Collected data:
==*==
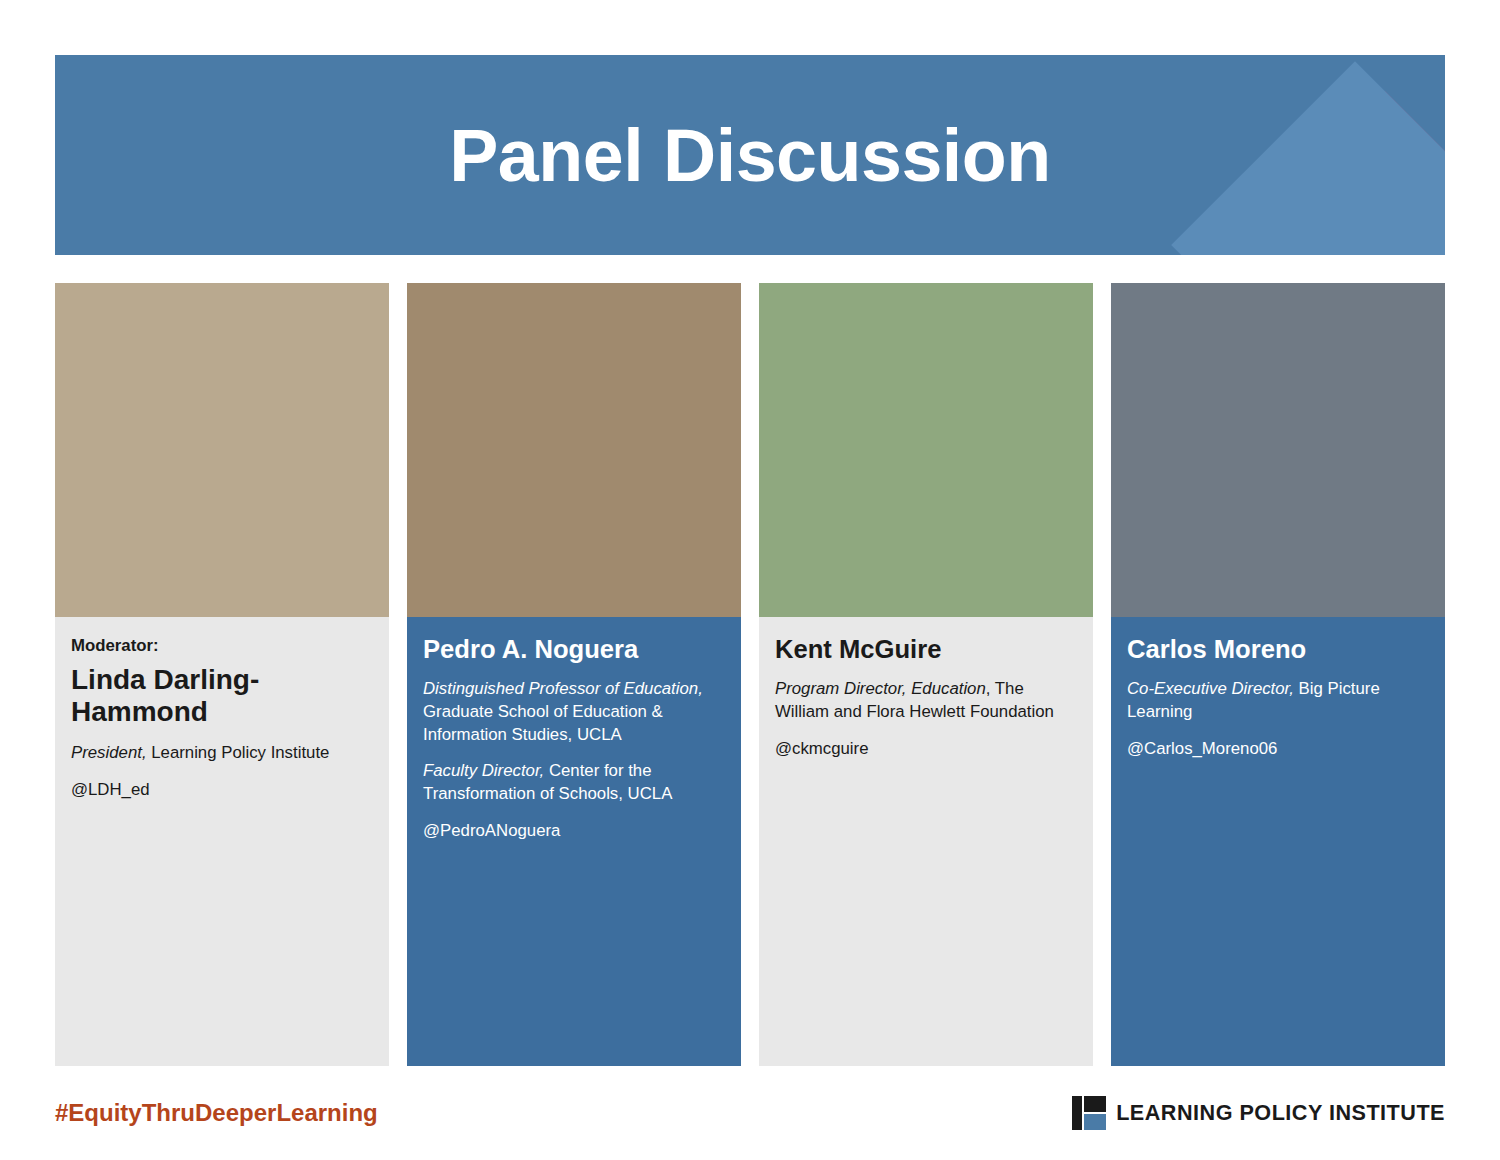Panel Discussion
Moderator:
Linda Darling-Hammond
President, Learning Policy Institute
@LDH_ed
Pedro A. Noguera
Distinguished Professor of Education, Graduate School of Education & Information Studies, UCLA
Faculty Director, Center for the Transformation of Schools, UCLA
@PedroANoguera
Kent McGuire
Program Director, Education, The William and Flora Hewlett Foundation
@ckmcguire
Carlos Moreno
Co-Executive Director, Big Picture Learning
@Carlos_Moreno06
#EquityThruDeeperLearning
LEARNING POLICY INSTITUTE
==*==
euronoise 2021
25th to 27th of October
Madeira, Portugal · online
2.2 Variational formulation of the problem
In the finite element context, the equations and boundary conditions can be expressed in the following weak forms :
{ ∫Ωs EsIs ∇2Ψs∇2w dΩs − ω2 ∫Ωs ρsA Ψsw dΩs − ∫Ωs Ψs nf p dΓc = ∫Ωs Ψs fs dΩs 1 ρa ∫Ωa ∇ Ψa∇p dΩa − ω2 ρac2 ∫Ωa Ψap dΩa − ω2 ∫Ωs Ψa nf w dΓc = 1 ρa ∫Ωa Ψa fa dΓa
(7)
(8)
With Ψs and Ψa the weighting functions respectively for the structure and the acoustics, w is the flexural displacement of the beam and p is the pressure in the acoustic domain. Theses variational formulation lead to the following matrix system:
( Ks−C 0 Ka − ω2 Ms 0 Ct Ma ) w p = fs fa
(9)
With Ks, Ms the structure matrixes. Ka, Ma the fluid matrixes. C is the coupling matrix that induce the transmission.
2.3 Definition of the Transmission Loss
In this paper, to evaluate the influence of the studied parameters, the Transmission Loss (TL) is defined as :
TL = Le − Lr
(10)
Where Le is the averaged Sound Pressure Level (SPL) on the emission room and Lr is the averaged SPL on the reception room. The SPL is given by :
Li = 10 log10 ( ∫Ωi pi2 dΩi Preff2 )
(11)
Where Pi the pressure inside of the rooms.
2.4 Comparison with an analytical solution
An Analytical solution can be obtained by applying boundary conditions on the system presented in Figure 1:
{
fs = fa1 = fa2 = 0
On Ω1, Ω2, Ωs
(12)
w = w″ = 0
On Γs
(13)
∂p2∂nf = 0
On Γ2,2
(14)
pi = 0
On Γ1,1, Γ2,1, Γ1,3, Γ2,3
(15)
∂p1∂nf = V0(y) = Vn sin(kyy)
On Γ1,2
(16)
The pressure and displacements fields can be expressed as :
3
==*==
§ Assigned task
Read the entries above, then pull out the lines that include "UCLA".

§ Finished task
Distinguished Professor of Education, Graduate School of Education & Information Studies, UCLA
Faculty Director, Center for the Transformation of Schools, UCLA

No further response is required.